A complaint against Agapitov by Attila Adamfi, the former director general of the IWF, was upheld by the Commission, as reported here by insidethegames yesterday.

It found that Agapitov had defamed Adamfi, had abused his office - at the time he was Interim President of the European Weightlifting Federation – and ruled he should pay Adamfi $7,000 for "reputational damage".

The validity of that decision is now in question, given after today’s decision the Ethics and Disciplinary Commission has never been ratified since the new IWF Constitution came into force.

Former EWF President Maxim Agapitov said he will challenge the Ethics and Disciplinary Commission's decision to reprimand him for defamation ©Maxim Agapitov
Former EWF President Maxim Agapitov said he will challenge the Ethics and Disciplinary Commission's decision to reprimand him for defamation ©Maxim Agapitov

Nevertheless, Agapitov told insidethegames he intended to challenge the decision at the Court of Arbitration for Sport (CAS).

"I intend to protect my honour and dignity in accordance with the IWF Constitution and the Rules of the Ethics and Disciplinary Commission," he said.

"All the information that so deeply offended Mr Adamfi was taken from Richard McLaren's independent report (the McLaren Report into Weightlifting Corruption, published in June 2020 and conducted by the Canadian lawyer).

"Richard McLaren is guided by the legal standard 'beyond reasonable doubt' that the CAS fully accepts.

"All these facts are widely known and published more than a year ago.

"Mr Adamfi had the opportunity to challenge these allegations in court, but he didn’t.

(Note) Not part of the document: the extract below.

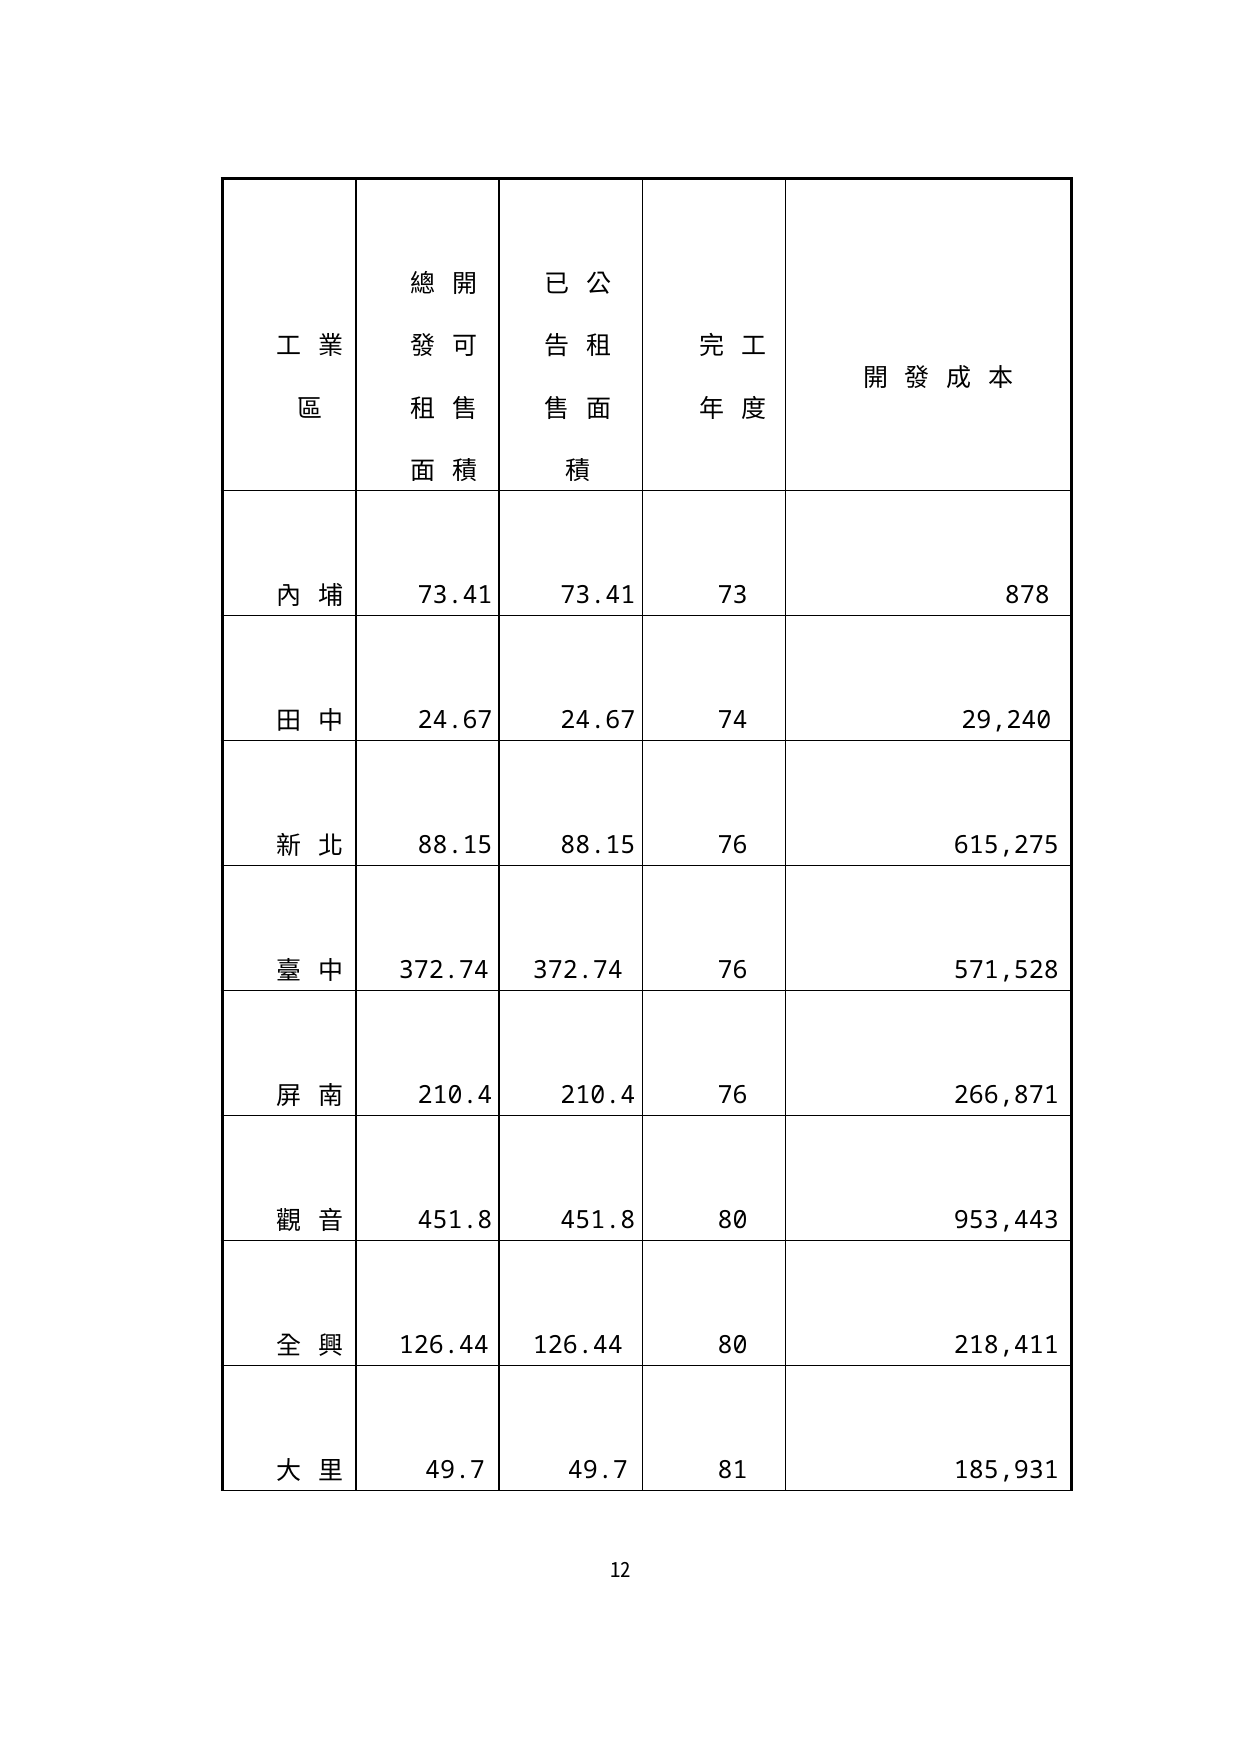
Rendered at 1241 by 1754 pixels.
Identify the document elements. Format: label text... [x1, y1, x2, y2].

"So I absolutely disagree with the decision of the Ethics and Disciplinary Commission.

"The Commission couldn't figure out quite complex issues. 

"In my opinion, Mr Adamfi's arguments were completely untenable.

"The decision of the Ethics and Disciplinary Commission will be applied for now, but I investigate all possible legal options."

The IWF has also chosen a number of host nations for future competitions.

In 2023, the IWF Youth, Junior and Senior World Championships will be held respectively in Albania, Mexico and Saudi Arabia.

The Youth and Junior events in 2024 will be in Peru and Spain, and the 2025 Senior World Championships will go for the first time to Norway.